Feminism to me, means you don’t have to try to act your sex. You can just live.
Be sure to check out ProchoiceThankYous and leave a thank you note for an abortion provider, clinic escort, or pro-choice activist how has made a difference in your life!
Great site and great idea. I’ve been a feminist since I first figured out what that word meant. Let’s just say it’s been more than 30 years.
Ditto for being pro-choice. But when I was faced with an unwanted pregnancy I learned something shocking about myself: *I* couldn’t have an abortion. There was just no way I could do it.
But that didn’t change my attitude about, or conviction for, abortion remaining safe, legal and available to those females who DO want it. It’s just not *MY* business.
However, I’ll admit to having a big…BIG problem with elective, as opposed to medically necessary, later-term abortions. It’s like, you know you’re pregnant, so why WAIT? Once a fetus is viable I don’t like the idea of abortion unless it’s a medical necessity.
My web site has recently sold a lot of merchandise with “If the fetus you save is gay, will you still fight for its rights?” on children’s apparel: http://www.cafepress.com/saproducts/4908847 I always assume, perhaps incorrectly!, that families who buy pro-choice kids’ apparel are going to protest at some anti-choice event, or to counter the anti-choice lunatics outside abortion clinics. I LOVE the idea of families protesting together because it disproves one of the anti-choicers’ favorite myths, i.e., that pro-choicers don’t have children, we just abort all pregnancies! *sigh*
SAP, I don’t think that people who get late term abortions do so on the spur of the moment. These are usually medically necessitated. The mother has been planning for her baby, she has bonded with her baby. But something happens that either poses a serious health risk/risk of death to the mother or the fetus, and that is the motivating factor behind these abortions.
I agree with you about families being present at rallies – in my experience, that happens quite a bit.
When I was a teenager, a friend of mine had to get a second-trimester abortion because she was a minor and needed to go to a neighboring state that didn’t require a parent’s permission.

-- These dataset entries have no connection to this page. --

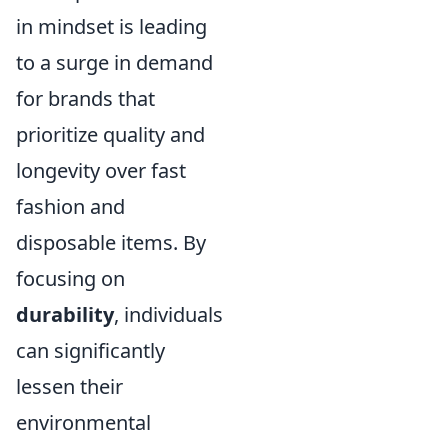
in mindset is leading
to a surge in demand
for brands that
prioritize quality and
longevity over fast
fashion and
disposable items. By
focusing on
durability
, individuals
can significantly
lessen their
environmental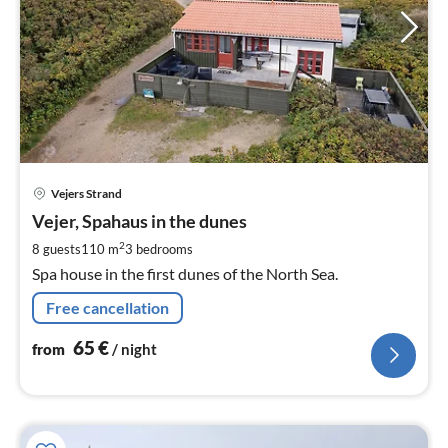
pri
Vejers Strand
fr
6
Vejer, Spahaus in the dunes
pe
2
8 guests
110 m
3
bedrooms
nig
Spa house in the first dunes of the North Sea.
Free cancellation
65
€
from
/ night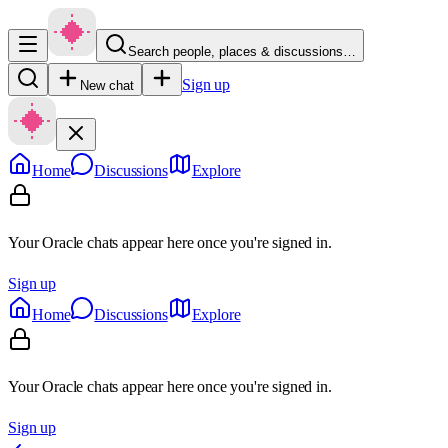
Search people, places & discussions…
Sign up
New chat
Home
Discussions
Explore
Your Oracle chats appear here once you're signed in.
Sign up
Home
Discussions
Explore
Your Oracle chats appear here once you're signed in.
Sign up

It took her several months to raise the money for the procedure and then find someone who would give her a ride over state lines to the clinic. (I guess her 42-year-old “boyfriend” couldn’t help her out with either of those things.) It was a pretty messed-up situation all around — she didn’t want to tell her parents, she didn’t want her “boyfriend” to get in trouble, she didn’t have access to money, she wasn’t able to travel. She was able to overcome these obstacles, but it took some time.
I have also read that laws barring minors from getting abortions without a parent’s permission leads to an increase in second-trimester abortions, since some girls are able to wait out their pregnancies until they turn 18, by which time they are in their second trimester.
When abortion access isn’t available for everyone who needs it, it’s not always possible to get first-trimester abortions.
What’s the problem with a second or third trimester abortion? Contrary to what anti-choicers say, a fetus is not a baby. It’s just a mass of tissue that could become one.
This is so neat! Doctors and medical providers get thanks of all sorts of thanks and appreciation, except abortion providers. They are the ones that risk the most, and even their own patients don’t give them the thanks they deserve.
Bravo Sobdee!
As an abortion provider, I’ve received a number of thank-you cards from patients. It always makes me feel like I helped someone, like I did something great for someone else, when I receive such a card. There was a teenager (I hardly remember her as I see so many people) who I helped terminate a pregnancy about 2 years ago who recently wrote that she finished high school and got accepted into college. It made my day! Yes, getting these cards makes it all worthwile!